The Celts divided the year into two halves, the bright, warm half known as samh, or summer, and the dark, cold half called gamh, or winter. They punctuated the year with four festivals marking the different seasons:

  • Imbolc (IM-bulk) took place on February 1. It was the feast of the goddess Brigid, associated with the birth of lambs and the lactation of ewes.

  • Beltane (bal-thu-na) was celebrated on May 1. People lit bonfires, danced around maypoles, and made merry. This feast marked the start of summer.

  • Lughnasa (LOO-na-sa) was a harvest festival held in late summer in honor of the god Lug. Festivities included games, drinking, dancing, matchmaking, and racing horses naked.

  • Samhain (SOW-in) corresponds to modern Halloween and marked the end of summer. This is the day that tombs opened and ghosts walked about with gods and goddesses.

  • All four of these festivals correspond very closely to the solar equinoxes and solstices, all of which were easy to identify using the solar devices incorporated into various megalithic mounds. The Celts were masterful astronomers, given that they didn't have telescopes. They knew about the planets Mercury, Venus, Mars, Jupiter, and Saturn, and their year lasted 365 days.

    The fairy cave at Cruachain in County Roscommon was an important center for celebrating Samhain; legend said that lots of ghosts came out of this cave, led by the Mórrígan, or “Great Queen.”

> Extracted material
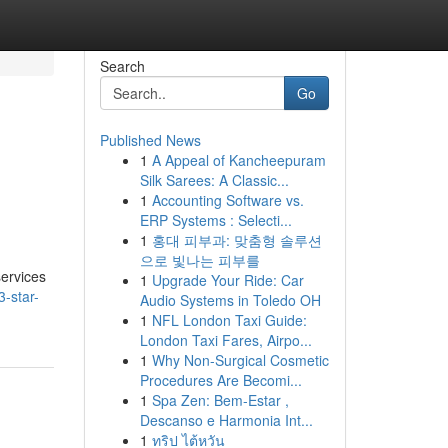
Search
Go
Published News
1
A Appeal of Kancheepuram
Silk Sarees: A Classic...
1
Accounting Software vs.
ERP Systems : Selecti...
1
홍대 피부과: 맞춤형 솔루션
으로 빛나는 피부를
services
1
Upgrade Your Ride: Car
3-star-
Audio Systems in Toledo OH
1
NFL London Taxi Guide:
London Taxi Fares, Airpo...
1
Why Non-Surgical Cosmetic
Procedures Are Becomi...
1
Spa Zen: Bem-Estar ,
Descanso e Harmonia Int...
1
ทริป ไต้หวัน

> Problem to solve
Return the passage from the text on Celtic festivals word for word, beginning at the words "The Celts divided" and stopping after the words "start of summer.". The rows are separate material, apart from the text on Celtic festivals.

> Completed exercise
The Celts divided the year into two halves, the bright, warm half known as samh, or summer, and the dark, cold half called gamh, or winter. They punctuated the year with four festivals marking the different seasons:

  • Imbolc (IM-bulk) took place on February 1. It was the feast of the goddess Brigid, associated with the birth of lambs and the lactation of ewes.

  • Beltane (bal-thu-na) was celebrated on May 1. People lit bonfires, danced around maypoles, and made merry. This feast marked the start of summer.